A: When I’m in the middle of shooting, I often change lenses to try out different ideas, but I find I just keep going back to the 50mm focal length because it gives just the right amount of perspective I look for in my images. Shooting with the Leica M9 and 50mm Summilux ASPH at f/4 is just incredible.

I just got my new 35mm f/1.4 Summilux ASPH. FLE and I can’t stop raving about it. I like it even more than my 35mm Summicron ASPH, which is saying A LOT!

Q: There is a definite retro quality to your close-up portrait of a model with sensuous lips and a vintage hairdo posed against a floral background– it almost looks like a still taken from Gone With The Wind! Can you tell us something about this image and what you were trying to convey?

A: I wanted to shoot a very dynamic beauty story that was bold in color but still soft in my subject (model) and concept (florals), so I shot with a pretty big open aperture. I like the play on vibrancy against delicacy.

Q: With one possible exception, the images in your blog portfolio are either high contrast or low contrast. What influences your decision in which way to go, do you think you favor contrast extremes and if so, can you tell us about how this fits into your creative process.

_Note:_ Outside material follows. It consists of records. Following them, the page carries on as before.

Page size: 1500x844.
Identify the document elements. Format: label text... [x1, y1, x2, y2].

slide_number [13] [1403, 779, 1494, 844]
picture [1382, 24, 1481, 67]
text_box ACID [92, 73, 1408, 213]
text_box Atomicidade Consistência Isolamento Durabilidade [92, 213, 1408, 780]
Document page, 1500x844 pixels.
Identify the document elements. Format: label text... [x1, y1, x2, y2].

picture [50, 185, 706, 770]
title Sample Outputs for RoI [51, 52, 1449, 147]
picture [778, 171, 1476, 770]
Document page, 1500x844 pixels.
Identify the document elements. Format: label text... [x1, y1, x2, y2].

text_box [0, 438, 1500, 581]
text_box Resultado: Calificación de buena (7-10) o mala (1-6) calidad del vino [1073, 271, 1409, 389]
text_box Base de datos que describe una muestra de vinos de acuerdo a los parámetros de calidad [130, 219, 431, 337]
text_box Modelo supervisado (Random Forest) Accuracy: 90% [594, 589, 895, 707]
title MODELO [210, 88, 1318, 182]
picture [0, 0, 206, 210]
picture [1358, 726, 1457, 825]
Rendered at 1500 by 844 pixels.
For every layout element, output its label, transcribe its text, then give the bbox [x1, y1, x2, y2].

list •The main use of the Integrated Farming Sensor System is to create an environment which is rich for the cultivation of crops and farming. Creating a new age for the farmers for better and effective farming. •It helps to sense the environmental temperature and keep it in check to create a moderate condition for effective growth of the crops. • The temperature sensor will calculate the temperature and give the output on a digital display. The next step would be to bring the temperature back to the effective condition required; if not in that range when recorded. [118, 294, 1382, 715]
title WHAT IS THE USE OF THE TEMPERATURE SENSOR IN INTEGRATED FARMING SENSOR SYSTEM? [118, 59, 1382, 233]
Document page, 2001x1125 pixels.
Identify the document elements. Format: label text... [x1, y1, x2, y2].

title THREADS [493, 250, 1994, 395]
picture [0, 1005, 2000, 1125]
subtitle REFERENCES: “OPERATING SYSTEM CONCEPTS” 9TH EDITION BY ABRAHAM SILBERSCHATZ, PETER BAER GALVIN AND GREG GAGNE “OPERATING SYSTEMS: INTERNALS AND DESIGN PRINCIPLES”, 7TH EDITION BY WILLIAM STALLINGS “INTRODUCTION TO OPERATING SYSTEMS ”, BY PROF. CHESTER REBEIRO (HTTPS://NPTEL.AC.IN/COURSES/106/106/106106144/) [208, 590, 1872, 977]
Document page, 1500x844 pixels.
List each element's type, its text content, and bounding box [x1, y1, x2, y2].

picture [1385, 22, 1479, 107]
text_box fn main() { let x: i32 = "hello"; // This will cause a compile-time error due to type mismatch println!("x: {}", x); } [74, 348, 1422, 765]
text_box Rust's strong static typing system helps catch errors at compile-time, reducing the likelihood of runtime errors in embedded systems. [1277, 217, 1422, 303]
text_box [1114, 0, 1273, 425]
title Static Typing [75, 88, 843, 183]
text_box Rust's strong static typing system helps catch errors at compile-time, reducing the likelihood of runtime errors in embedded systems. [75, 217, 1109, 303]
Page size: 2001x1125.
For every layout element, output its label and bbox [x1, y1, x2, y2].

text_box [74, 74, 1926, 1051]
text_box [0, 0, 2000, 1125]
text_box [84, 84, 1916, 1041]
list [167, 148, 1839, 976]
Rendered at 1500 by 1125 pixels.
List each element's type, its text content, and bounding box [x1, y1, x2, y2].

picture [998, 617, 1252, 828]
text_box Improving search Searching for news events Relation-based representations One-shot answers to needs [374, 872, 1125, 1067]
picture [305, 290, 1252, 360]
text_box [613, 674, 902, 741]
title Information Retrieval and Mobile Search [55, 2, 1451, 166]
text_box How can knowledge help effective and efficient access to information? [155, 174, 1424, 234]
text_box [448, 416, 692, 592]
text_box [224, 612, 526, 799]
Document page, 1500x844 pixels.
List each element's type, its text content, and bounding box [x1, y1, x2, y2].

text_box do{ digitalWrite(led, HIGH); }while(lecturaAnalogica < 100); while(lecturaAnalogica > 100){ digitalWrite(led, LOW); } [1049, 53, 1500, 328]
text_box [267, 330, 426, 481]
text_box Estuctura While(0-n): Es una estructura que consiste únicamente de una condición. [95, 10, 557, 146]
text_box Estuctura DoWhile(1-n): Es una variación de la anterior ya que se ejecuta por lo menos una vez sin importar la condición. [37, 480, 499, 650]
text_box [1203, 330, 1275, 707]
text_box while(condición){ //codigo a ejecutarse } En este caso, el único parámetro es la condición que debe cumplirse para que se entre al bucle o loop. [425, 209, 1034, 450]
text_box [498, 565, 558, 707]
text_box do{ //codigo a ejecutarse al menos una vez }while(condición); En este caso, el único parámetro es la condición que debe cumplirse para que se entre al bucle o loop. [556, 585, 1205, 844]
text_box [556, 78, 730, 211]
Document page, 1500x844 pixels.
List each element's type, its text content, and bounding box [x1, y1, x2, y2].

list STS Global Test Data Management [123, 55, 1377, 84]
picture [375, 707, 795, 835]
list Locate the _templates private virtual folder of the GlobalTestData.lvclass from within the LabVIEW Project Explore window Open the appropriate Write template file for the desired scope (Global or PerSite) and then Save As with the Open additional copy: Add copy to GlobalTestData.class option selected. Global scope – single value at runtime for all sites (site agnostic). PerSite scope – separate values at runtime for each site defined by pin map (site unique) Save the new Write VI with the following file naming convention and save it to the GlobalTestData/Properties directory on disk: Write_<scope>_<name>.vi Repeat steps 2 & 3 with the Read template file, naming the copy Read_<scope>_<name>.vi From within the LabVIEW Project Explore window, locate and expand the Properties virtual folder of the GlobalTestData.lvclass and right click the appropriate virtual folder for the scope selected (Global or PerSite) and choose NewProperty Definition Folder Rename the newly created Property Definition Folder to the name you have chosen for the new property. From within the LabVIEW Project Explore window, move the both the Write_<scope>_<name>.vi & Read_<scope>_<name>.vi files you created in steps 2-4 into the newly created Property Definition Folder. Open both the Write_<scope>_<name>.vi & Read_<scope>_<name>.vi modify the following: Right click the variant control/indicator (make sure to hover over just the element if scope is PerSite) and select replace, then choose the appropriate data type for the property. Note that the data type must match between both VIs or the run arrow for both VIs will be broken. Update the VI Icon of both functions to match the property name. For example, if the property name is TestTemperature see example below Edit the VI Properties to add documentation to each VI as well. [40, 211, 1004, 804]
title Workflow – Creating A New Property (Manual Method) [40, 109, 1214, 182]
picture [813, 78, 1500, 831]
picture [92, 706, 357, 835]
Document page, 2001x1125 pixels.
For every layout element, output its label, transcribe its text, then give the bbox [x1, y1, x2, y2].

A: Yes! I’m all about contrast extremes. I like how fashion photography can be this big, bold, larger-than-life world on one side of the coin, and super intimate low-tech/low-key on the other. I choose one style over the other based on the wardrobe/model/environment/makeup and vice versa. All these elements need to be cohesive and appropriate in order to complete the planned idea. Before going into a shoot I will always create mood boards of images that inspire me and have a creative brief with my team to make sure we are all on the same page. Unlike other genres of photography, fashion photography is a very collaborative process.

Q: How do you see your photography evolving over, say the next 3-5 years and do you plan to explore any other genres professionally or as personal expression?

A: I’m in my 30s, so I am considered a young photographer. Right now I am focused on developing my commercial career, so that means landing bigger, high-profile jobs and clients and shooting more work on an international level.

I think being a good photographer means that you ALWAYS need to reinvent yourself and stay fresh.  I have a number of ideas for shoots I’d like to do but I can’t be sure it will determine my style in the next few years– it’s really a trial and error process.  The key is to just keep shooting!